Philanthropy Daily Digest


  1. Erik DeMarco says:

    It is wonderful that a group of wealthy individuals are becoming vocal about the need society has for its top earners and asset holders to share their money philanthropically.

    However, fighting for a tax rate increase is sure to be a fight they can’t win. There is a middle ground in there: somewhere between (a) trying to change tax laws for every citizen in the country, and (b) quietly cutting checks to the organizations worthy of your private funds without spreading the word.

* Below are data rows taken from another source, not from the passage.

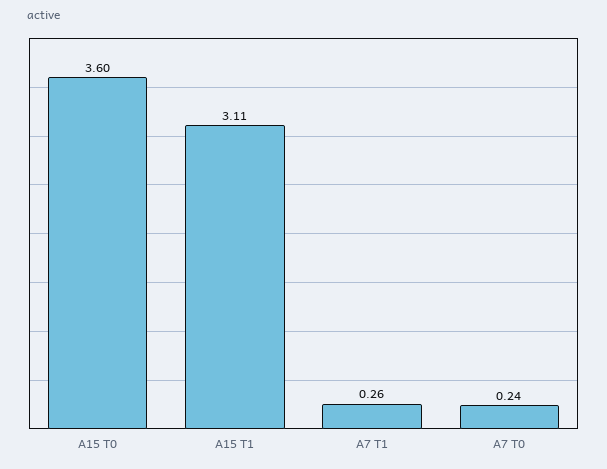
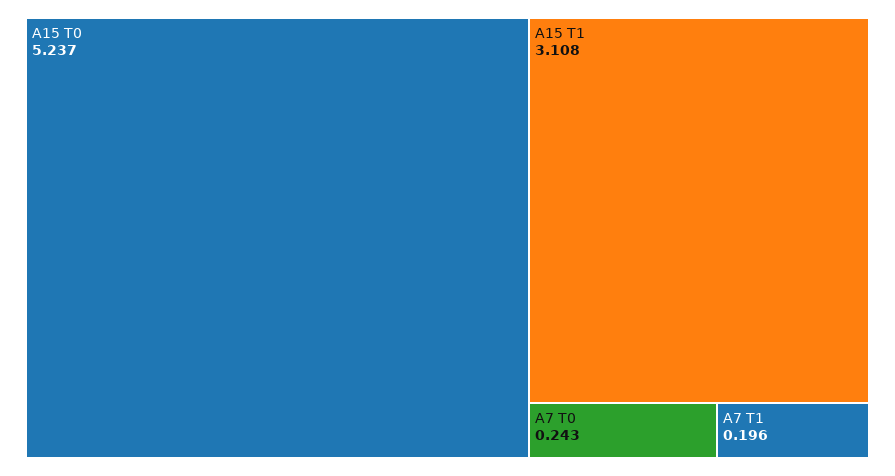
  {
-   "A15 T0": 3.6,
+   "A15 T0": 5.237,
    "A15 T1": 3.108,
-   "A7 T1": 0.26,
+   "A7 T1": 0.196,
    "A7 T0": 0.243
  }

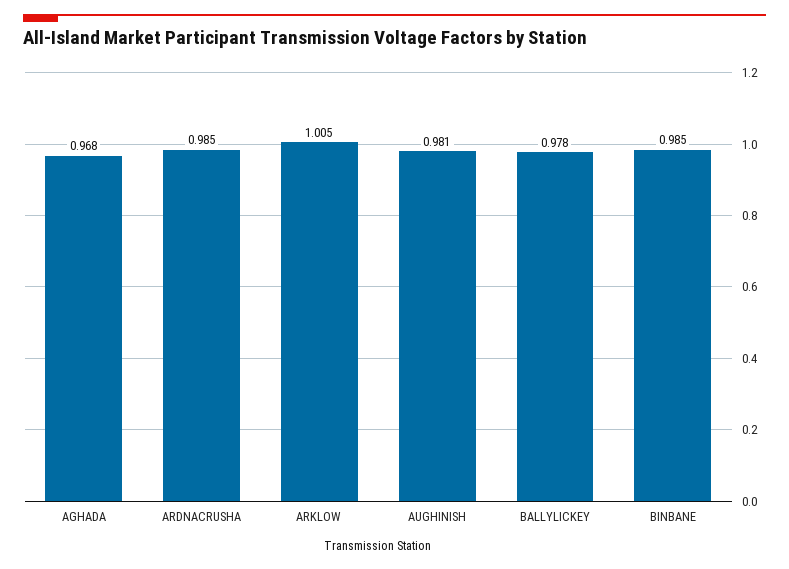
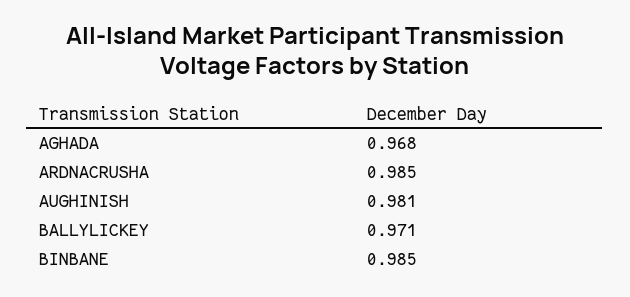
  {
    "AGHADA": 0.968,
    "ARDNACRUSHA": 0.985,
-   "ARKLOW": 1.005,
    "AUGHINISH": 0.981,
-   "BALLYLICKEY": 0.978,
+   "BALLYLICKEY": 0.971,
    "BINBANE": 0.985
  }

    I hope the Responsible Wealth Network project can remain a vocal presence long after decisions for 2011 tax rates have been determined.

  2. Beth N says:

    I think this is a really interesting and innovative way to encourage wealthy individuals to act more philanthropically. It also encourages people to think about taxation and its connection to public services instead of a individual centric approach. I agree with Eric that there has to be a middle ground, and this may be a start. The concept of wanting to pay more taxes sounds shocking and grabs attention; once people are paying attention they are more likely to consider what they do with this excess money from tax breaks and compare it to what that money could do to benefit society.

  3. Kristen V says:

    Erik, in case this helps, the Responsible Wealth group isn’t lobbying to pay more taxes, but instead is suggesting that they don’t agree with the Bush tax cuts. The calculation provided by UFE and RW shows what they would have paid if the cuts had not been put into effect, and then these people can pledge to donate that amount (ie pay what they “would have” paid). Also, as the cuts are set to expire, Congress can decide to extend the cuts, and RW members suggest that they should not be extended. I know, minor differences of language, right? (But worth noting). So yes, this is an advocacy campaign more than anything. The angle of “wealthy wants to may more taxes” just makes for a better headline (and since I used to work at UFE, I’m glad to see the press)!

  4. Rachel Dellon says:

    Like other commenters, I applaud the Responsible Wealth Network and UFE for drawing attention to the connection between philanthropic- and taxpayer-funded initiatives. However, I do think it’s interesting to look at this in light of the NYT Green, Inc. column further down the page about “single-action bias,” and wonder what the group’s next steps will be: will they send out their checks (either to the government or to their personal causes) and consider their responsibility fulfilled, or will they truly delve into all the areas those tax dollars fund and expand their engagement with the nonprofit and public sector, and examine the most effective ways in which they can contribute?

    Of course, I realize there’s a middle ground there, too. But I do worry that the engagement potential might end up getting lost, assuming it’s been built in strongly enough to begin with.